Un outil d’espionnage auparavant non documenté a été déployé contre des gouvernements sélectionnés et d’autres cibles d’infrastructures critiques dans le cadre d’une campagne d’espionnage de longue durée orchestrée par des acteurs de la menace liés à la Chine depuis au moins 2013.

L’équipe Symantec Threat Hunter de Broadcom a caractérisé la porte dérobée, nommée Daxin, comme un malware technologiquement avancé, permettant aux attaquants d’effectuer une variété d’opérations de communication et de collecte d’informations destinées aux entités des secteurs des télécommunications, des transports et de la fabrication qui présentent un intérêt stratégique. en Chine.

« Le malware Daxin est une porte dérobée rootkit hautement sophistiquée avec une fonctionnalité complexe et furtive de commande et de contrôle (C2) qui permet aux acteurs distants de communiquer avec des appareils sécurisés non connectés directement à Internet », a déclaré l’Agence américaine de cybersécurité et de sécurité des infrastructures (CISA). dans un conseil indépendant.

L’implant prend la forme d’un pilote de noyau Windows qui implémente un mécanisme de communication élaboré qui offre au logiciel malveillant un degré élevé de furtivité et la capacité de communiquer avec des machines physiquement déconnectées d’Internet.

Il y parvient en évitant expressément de lancer ses propres services réseau, en optant plutôt pour tirer parti des services TCP/IP légitimes déjà en cours d’exécution sur les ordinateurs infectés pour mélanger ses communications avec le trafic normal sur le réseau de la cible et recevoir des commandes d’un pair distant.

« Ces fonctionnalités rappellent Regin », ont noté les chercheurs, faisant référence à une autre boîte à outils sophistiquée de logiciels malveillants et de piratage attribuée à la National Security Agency (NSA) des États-Unis pour les opérations d’espionnage du gouvernement en 2014.

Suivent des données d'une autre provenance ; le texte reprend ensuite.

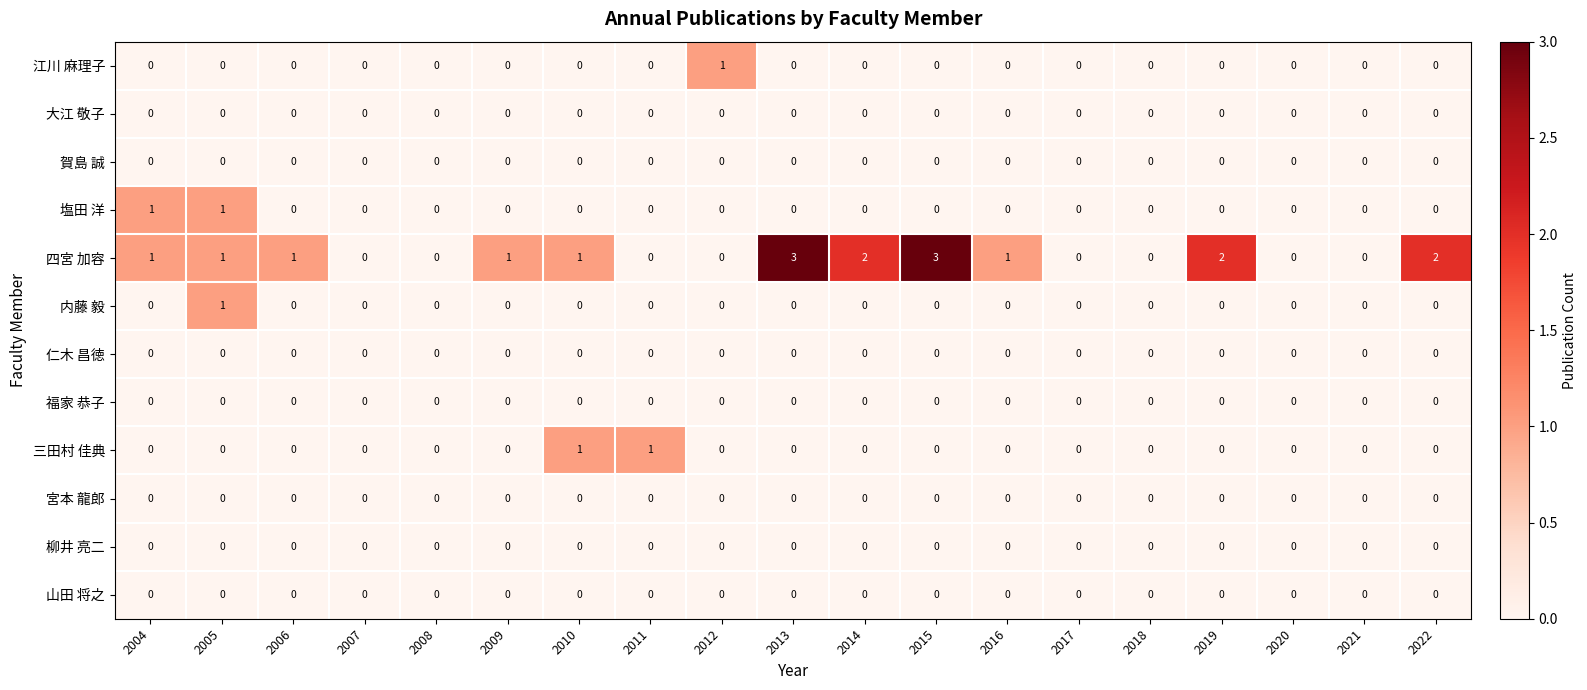

The 福家 恭子 series shows 0 at 2021. True or false?

True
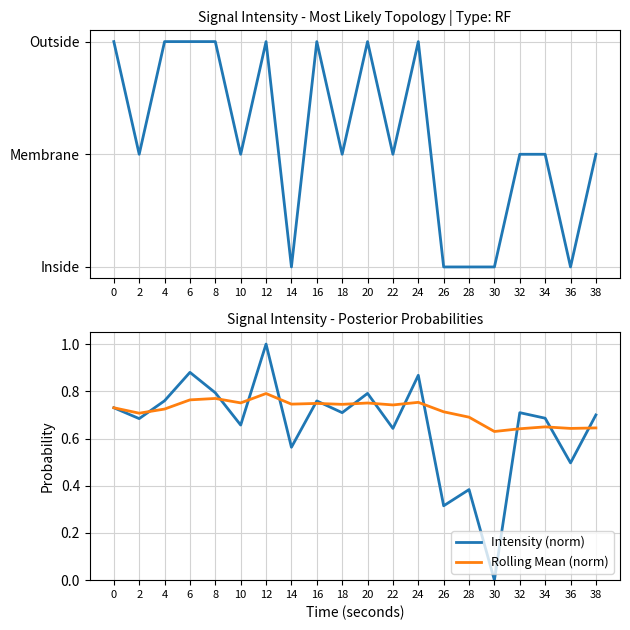

At which category does Topology reach its first local peak?

12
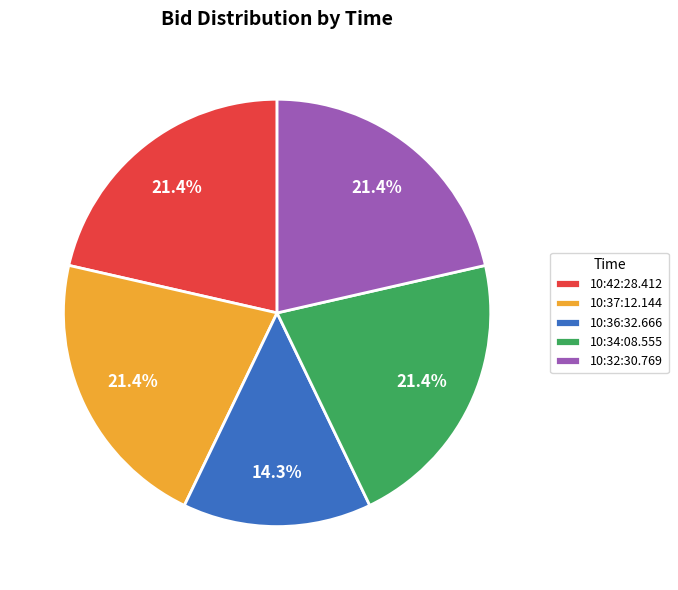

The 10:37:12.144 slice represents 21% of the pie. True or false?

True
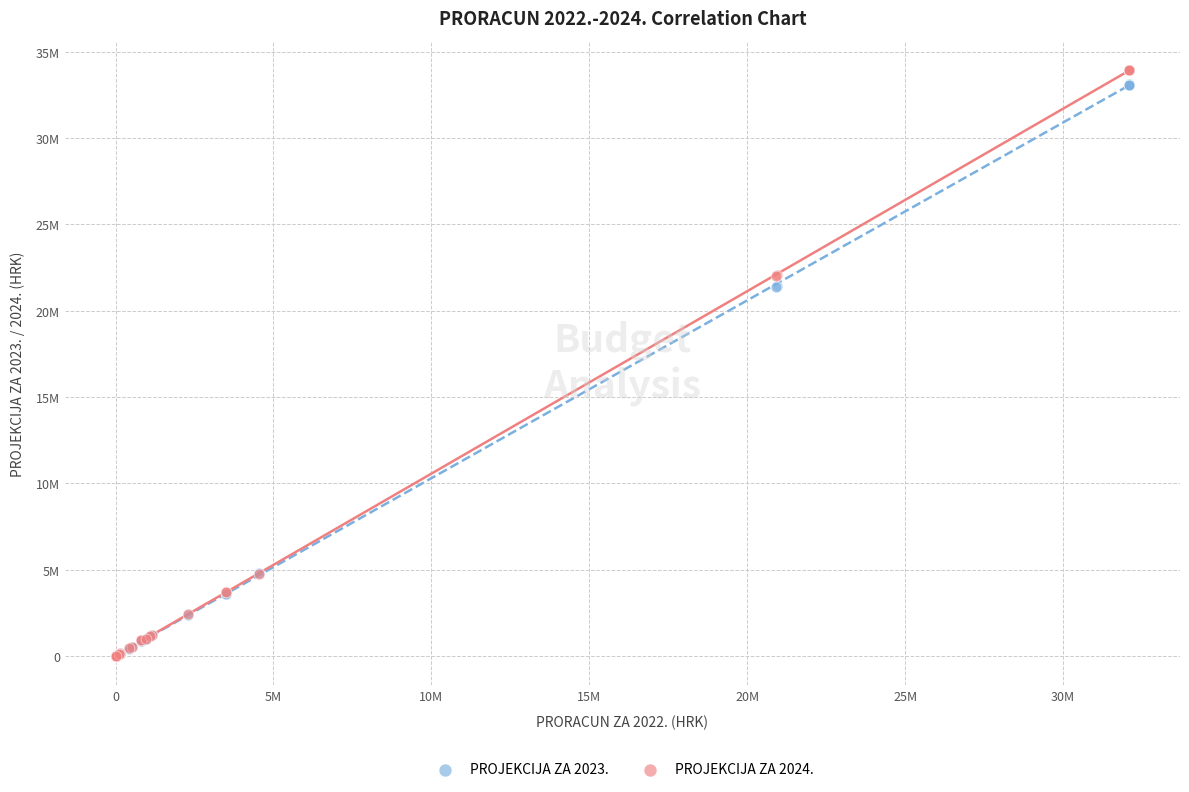

What are all the series names shown in the legend?

PROJEKCIJA ZA 2023., PROJEKCIJA ZA 2024.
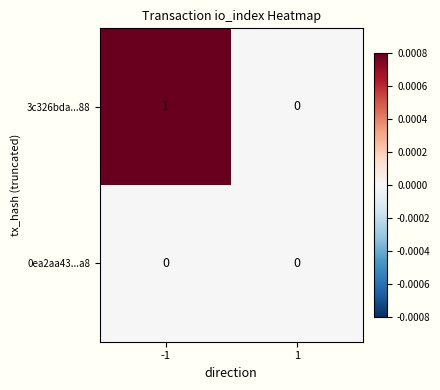

True or false: 3c326bda...88 has a value of 1 at -1.

True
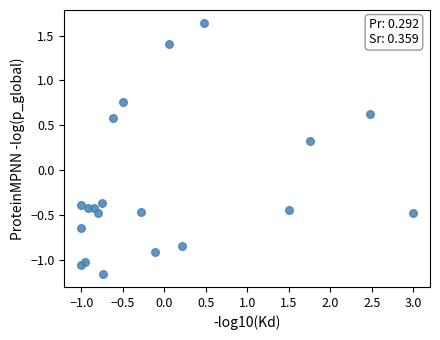

What Y value in the scatter plot is closest to 0?

0.3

Parmi les aspects inhabituels de Daxin, en plus de ne générer aucun trafic réseau suspect pour rester invisible, il y a sa capacité à relayer des commandes sur un réseau d’ordinateurs infectés au sein de l’organisation attaquée, créant un « canal de communication multi-nœuds » qui permet un accès récurrent au compromis. ordinateurs pendant de longues périodes.

Alors que des intrusions récentes impliquant la porte dérobée se seraient produites en novembre 2021, Symantec a déclaré avoir découvert des points communs au niveau du code avec un ancien logiciel malveillant appelé Exforel (alias Zala), indiquant que Daxin pourrait avoir été construit par un acteur ayant accès au la base de code de ce dernier ou qu’ils sont le travail du même groupe.

Les campagnes n’ont pas été attribuées à un seul adversaire, mais une chronologie des attaques montre que Daxin a été installé sur certains des mêmes systèmes où des outils associés à d’autres acteurs d’espionnage chinois comme Slug ont été trouvés. Cela inclut le déploiement des logiciels malveillants Daxin et Owprox sur un seul ordinateur appartenant à une entreprise technologique en mai 2020.

« Daxin est sans aucun doute le malware le plus avancé […] utilisé par un acteur lié à la Chine », ont déclaré les chercheurs. « Compte tenu de ses capacités et de la nature de ses attaques déployées, Daxin semble être optimisé pour une utilisation contre des cibles renforcées, permettant aux attaquants de creuser profondément dans le réseau d’une cible et d’exfiltrer des données sans éveiller les soupçons. »

La divulgation arrive une semaine après que Pangu Lab, basé en Chine, a dévoilé une porte dérobée « de premier plan » appelée Bvp47, utilisée par l’Agence américaine de sécurité nationale pendant plus d’une décennie ciblant jusqu’à 287 organisations dans 45 pays situés principalement en Chine, Corée, Japon, Allemagne, Espagne, Inde et Mexique.